まずはフランスのパリ、韓国のソウルの運賃を見てほしい。東京の運賃がいかに重い負担になっているかが分かる。
フランス・パリは「ゾーン制」を採用
日本人が海外の都市を旅行するときに交通運賃の安さを実感することも多いだろう。パリの鉄道には区間運賃がなく、ゾーン別の共通運賃だ。
しかも、メトロ、路面電車(トラム)、バス、郊外へ行きの電車RER線、国鉄(SNCF)線すべての公共交通がこの共通運賃で利用可能となっている。
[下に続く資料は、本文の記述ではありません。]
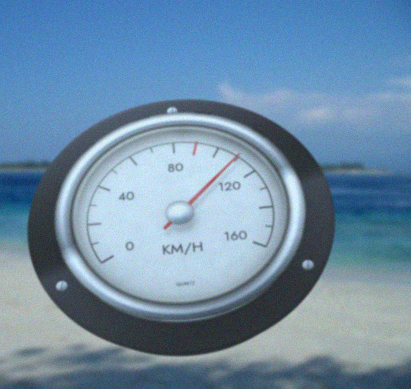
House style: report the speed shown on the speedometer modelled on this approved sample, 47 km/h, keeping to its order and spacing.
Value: 110 km/h
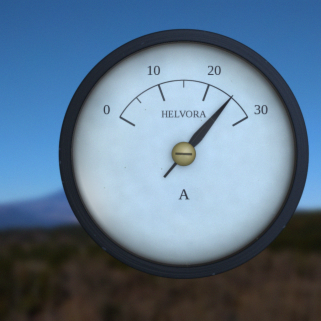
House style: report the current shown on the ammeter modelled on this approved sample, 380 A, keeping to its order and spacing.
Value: 25 A
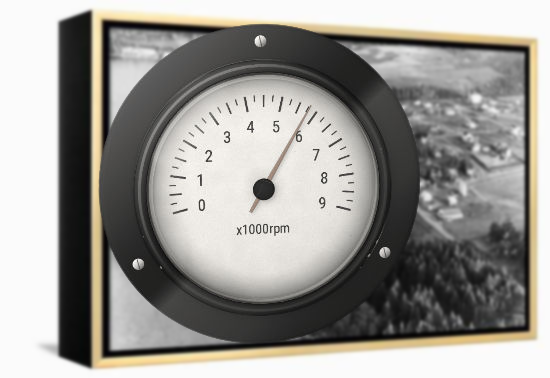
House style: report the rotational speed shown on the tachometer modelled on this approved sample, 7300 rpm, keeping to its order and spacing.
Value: 5750 rpm
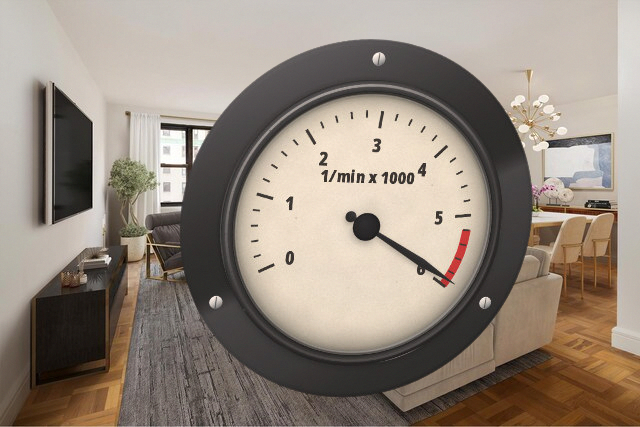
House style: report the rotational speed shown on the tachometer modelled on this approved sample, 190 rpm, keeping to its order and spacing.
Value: 5900 rpm
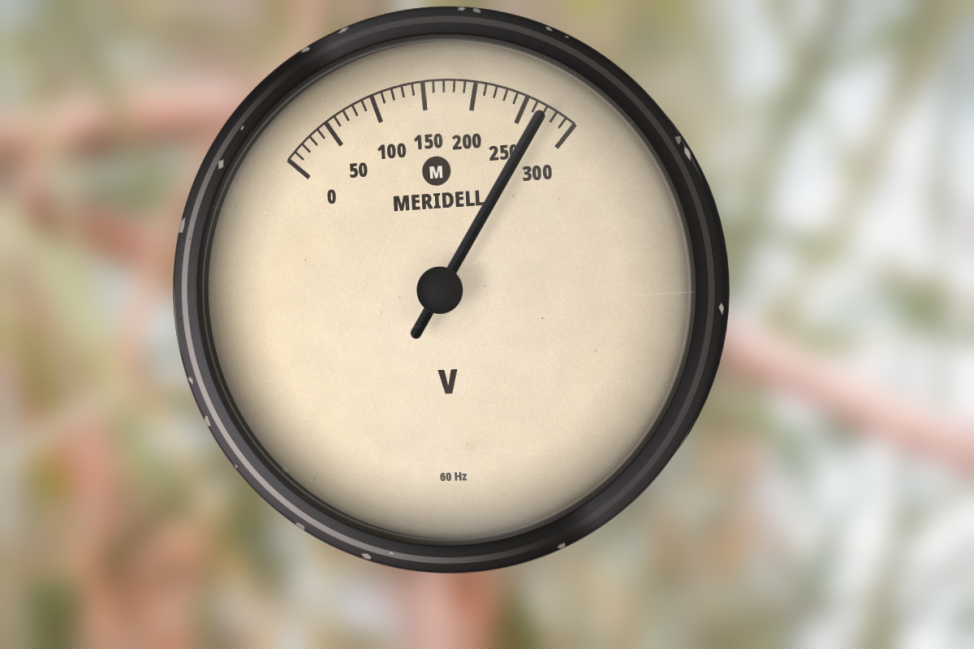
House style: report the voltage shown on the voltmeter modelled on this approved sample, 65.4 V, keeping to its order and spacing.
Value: 270 V
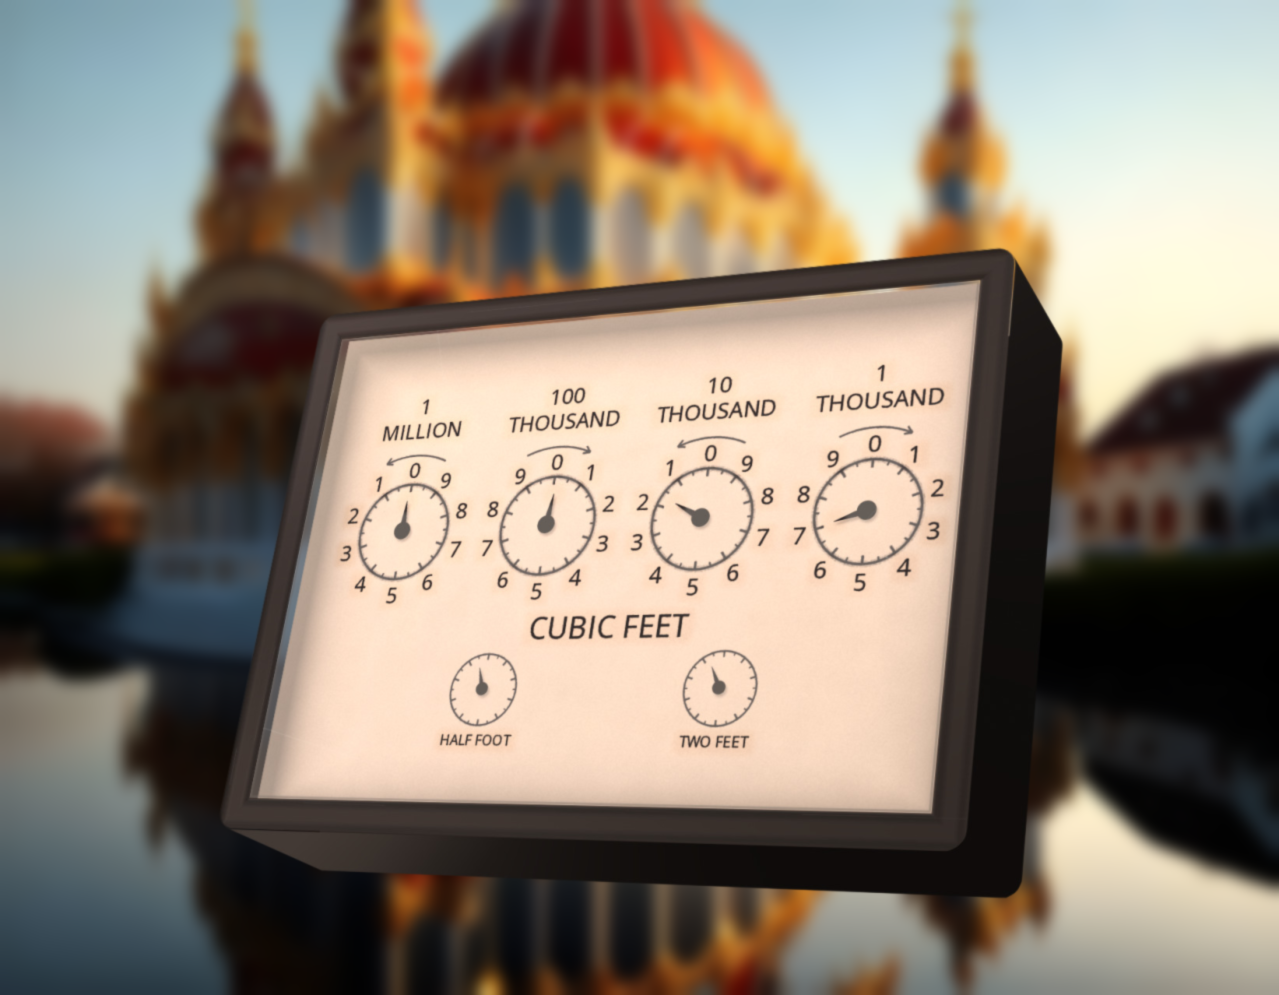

1回の移動ごとに購入する切符が1.9ユーロ(約260円)。この切符が10枚セットになったカルネを購入すると14.5ユーロで、1枚当たり1.45ユーロ(約200円)。日本の都市交通の初乗り運賃程度でパリ中心部(メトロ全線とゾーン1のパリ20区すべての交通機関を網羅)を移動できる。一定時間内であれば乗り継ぎもこの切符で可能だ(ただし、メトロ/バス、メトロ/トラム、RER/バス等には制約がある)。
またフリーパスも充実している。このパスを利用すればすべての交通機関が乗り降り自由だ。
パリとその郊外はゾーンで区間が区切られている。パリの中心部をゾーン1とし郊外に向けて放射線状にゾーン1、2、3、4、5というように広がっている。パリ市内はゾーン1、2のフリーパスで移動可能だ。
1日フリーパスは「ゾーン1ー2」が7.5ユーロ(約1050円)だ。1週間用、1カ月用のフリーパスもあり、さらに格安で定期券代わりになる。日本の定期券にあたる1カ月用のフリーパスはゾーン1~5すべて利用できて、75.2ユーロ(約1万520円)だ。